New Technologies in Public Administration
Application of information and communication technology in public administration will ring great changes in the arrangements of public administration and set new requirements in front of the institutions executing public power.
The Administrative Proceeding Act that will enter into force in Estonia as of January 1, 2002, will set new principles and quality standards before the state. The order of administrative proceedings will be liberalised in several matters, and bureaucratic agencies will be granted the freedom to organise their internal work at their own discretion, with an emphasis on the standard principles of good administration,
In world practice, our forthcoming administrative proceedings reform and the rearrangement (modernisation) of public policy that inevitably accompanies the latter are known under the term regulatory reform. The aim of public policy review and administrative proceedings taking place during a regulatory reform has in most cases been declared to be a review of existing regulations in cooperation with the public and the interested parties by preserving or improving the protection of public interests in those fields where it is necessary.
For successful implementation of the regulatory reform, the Government should rely on the experience based on the OECD research works, so as to create a reform management system, improve the quality of new regulations, and modernise the existing regulations by substantially improving their quality.
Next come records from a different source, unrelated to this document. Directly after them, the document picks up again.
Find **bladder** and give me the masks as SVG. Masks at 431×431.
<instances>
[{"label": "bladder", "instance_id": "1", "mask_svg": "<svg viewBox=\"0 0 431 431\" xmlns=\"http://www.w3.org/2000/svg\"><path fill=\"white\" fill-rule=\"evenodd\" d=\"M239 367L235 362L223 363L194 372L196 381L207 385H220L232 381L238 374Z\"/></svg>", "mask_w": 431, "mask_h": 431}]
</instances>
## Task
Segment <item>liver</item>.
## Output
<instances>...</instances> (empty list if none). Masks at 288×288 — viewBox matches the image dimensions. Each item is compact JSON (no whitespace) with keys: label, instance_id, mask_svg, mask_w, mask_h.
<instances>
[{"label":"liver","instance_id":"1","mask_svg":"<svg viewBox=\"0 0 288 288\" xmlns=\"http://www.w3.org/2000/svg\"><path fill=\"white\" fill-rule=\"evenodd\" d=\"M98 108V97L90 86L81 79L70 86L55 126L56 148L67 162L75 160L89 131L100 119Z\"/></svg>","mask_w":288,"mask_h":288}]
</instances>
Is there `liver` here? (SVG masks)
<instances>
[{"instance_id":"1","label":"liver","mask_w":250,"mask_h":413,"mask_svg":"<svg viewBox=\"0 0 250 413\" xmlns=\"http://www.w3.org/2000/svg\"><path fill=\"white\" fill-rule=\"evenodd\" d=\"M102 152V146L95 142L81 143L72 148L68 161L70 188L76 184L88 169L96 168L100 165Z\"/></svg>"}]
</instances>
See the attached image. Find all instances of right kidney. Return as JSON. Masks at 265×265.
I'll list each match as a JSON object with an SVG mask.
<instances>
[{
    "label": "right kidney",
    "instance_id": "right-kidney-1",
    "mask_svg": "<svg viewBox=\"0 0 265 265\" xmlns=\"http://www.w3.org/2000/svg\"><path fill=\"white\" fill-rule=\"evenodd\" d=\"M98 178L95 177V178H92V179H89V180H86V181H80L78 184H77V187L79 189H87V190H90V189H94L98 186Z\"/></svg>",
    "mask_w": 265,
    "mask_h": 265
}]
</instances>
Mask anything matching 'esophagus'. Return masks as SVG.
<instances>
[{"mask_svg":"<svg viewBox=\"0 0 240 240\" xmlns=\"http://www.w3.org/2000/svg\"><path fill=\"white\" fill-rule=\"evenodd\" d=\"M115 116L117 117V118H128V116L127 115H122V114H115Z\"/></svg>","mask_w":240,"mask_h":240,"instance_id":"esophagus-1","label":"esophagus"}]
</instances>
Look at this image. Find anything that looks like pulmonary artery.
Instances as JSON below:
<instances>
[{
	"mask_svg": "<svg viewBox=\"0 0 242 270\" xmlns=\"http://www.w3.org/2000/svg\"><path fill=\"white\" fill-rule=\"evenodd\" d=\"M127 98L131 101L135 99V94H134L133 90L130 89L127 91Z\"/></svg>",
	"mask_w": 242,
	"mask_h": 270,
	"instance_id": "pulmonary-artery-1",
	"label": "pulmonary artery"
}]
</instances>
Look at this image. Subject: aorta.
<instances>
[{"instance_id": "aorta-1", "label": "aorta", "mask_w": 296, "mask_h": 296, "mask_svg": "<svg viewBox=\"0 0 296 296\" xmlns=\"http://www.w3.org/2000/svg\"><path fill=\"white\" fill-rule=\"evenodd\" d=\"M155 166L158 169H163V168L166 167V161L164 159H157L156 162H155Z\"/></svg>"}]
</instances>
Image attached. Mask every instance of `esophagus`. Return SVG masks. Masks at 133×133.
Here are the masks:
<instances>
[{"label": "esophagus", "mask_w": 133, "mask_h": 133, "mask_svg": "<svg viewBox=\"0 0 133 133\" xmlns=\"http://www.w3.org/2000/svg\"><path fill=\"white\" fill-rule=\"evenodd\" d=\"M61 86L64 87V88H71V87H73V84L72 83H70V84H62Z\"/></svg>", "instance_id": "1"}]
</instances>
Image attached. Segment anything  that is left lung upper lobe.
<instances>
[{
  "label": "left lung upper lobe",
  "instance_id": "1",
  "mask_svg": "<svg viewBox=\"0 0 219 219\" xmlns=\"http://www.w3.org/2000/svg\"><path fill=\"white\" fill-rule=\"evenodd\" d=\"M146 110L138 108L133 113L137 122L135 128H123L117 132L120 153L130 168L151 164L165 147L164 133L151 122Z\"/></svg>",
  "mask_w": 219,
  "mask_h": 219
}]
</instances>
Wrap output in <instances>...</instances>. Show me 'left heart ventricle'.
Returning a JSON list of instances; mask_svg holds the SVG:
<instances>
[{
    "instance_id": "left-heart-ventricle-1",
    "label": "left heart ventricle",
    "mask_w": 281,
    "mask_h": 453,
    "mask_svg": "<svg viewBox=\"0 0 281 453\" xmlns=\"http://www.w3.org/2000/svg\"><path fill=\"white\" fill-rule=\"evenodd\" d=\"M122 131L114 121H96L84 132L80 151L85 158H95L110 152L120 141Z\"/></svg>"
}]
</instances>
The knowledgeable and harmonised application of the above is indispensable for successful implementation of the reform and systematic modernisation of administrative procedure.
By learning from the experience of other countries as well as our own, and using the models proposed by scholars and practising experts (e.g. the model of assessment of readiness for application of Internet services proposed in this article) for analysis and planning, it will be possible to define clear priorities and to attain fast and significant results with relatively little resources. Achieving this, however, implies that the decision-makers will have the will to act prudently.